April 25, 2008, The Kremlin, Moscow

President of Russia Vladimir Putin: Good afternoon, colleagues.

Today we continue our series of consultations on drafting the federal budget for the next three years.

I remind you that a whole number of meetings on drafting the budget for 2009 and for the planned period of 2010–2011 have taken place this month. We have determined the real possibilities for taking on new expenditure commitments, that is to say, what we are talking about now is additional expenditure that was not planned earlier as part of federal budget spending.

We made a detailed examination of the biggest spending priorities the budget should reflect. These include, above all, measures to strengthen the pension system, raise pensioners’ incomes, and improve the affordability and quality of healthcare services. We also plan to increase spending on public sector wages and the wages of law enforcement personnel.

Another priority for our attention is wages in the Armed Forces, especially for those serving in areas that form the backbone of Russia’s defence capability, those who ensure our people’s security.

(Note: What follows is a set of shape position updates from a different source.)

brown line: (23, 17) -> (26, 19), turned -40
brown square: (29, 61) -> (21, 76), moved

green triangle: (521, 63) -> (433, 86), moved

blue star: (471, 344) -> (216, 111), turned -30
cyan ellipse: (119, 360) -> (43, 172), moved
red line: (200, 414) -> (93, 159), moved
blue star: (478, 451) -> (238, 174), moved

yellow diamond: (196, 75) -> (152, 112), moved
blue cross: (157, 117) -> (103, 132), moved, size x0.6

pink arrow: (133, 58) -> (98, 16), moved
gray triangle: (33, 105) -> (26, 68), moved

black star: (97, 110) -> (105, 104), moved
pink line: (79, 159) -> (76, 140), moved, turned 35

I have asked the Defence Ministry to examine this issue and I hope that the Defence Minister, together with the Finance Minister, will present their proposals to us today.

We have also defined the main directions for state investment and the forms in which it will be carried out. We all know that state investment is far from always effective, and this requires us to be even more attentive in our work because we also know that in some areas there is no getting by without state investment. I am thinking here above all of national security, and modernising and developing the social and transport infrastructures.

I would also like to highlight once again the main principles that we need to place at the centre of our work on drafting the three-year budget. Most important of all is that all of our commitments should be absolutely realistic and able to be fulfilled. Empty promises with no financial base to back them up are of no use to anyone. Of course, budget resources should be made to work as effectively as possible to achieve our country’s strategic economic and social development goals, to pursue innovative and systematically coordinated development. And, of course, we also need to pay very close attention to maintaining macroeconomic stability.

All of these areas are key conditions for our country’s continued development, and for consolidating the positive results that Russia has achieved over these last years.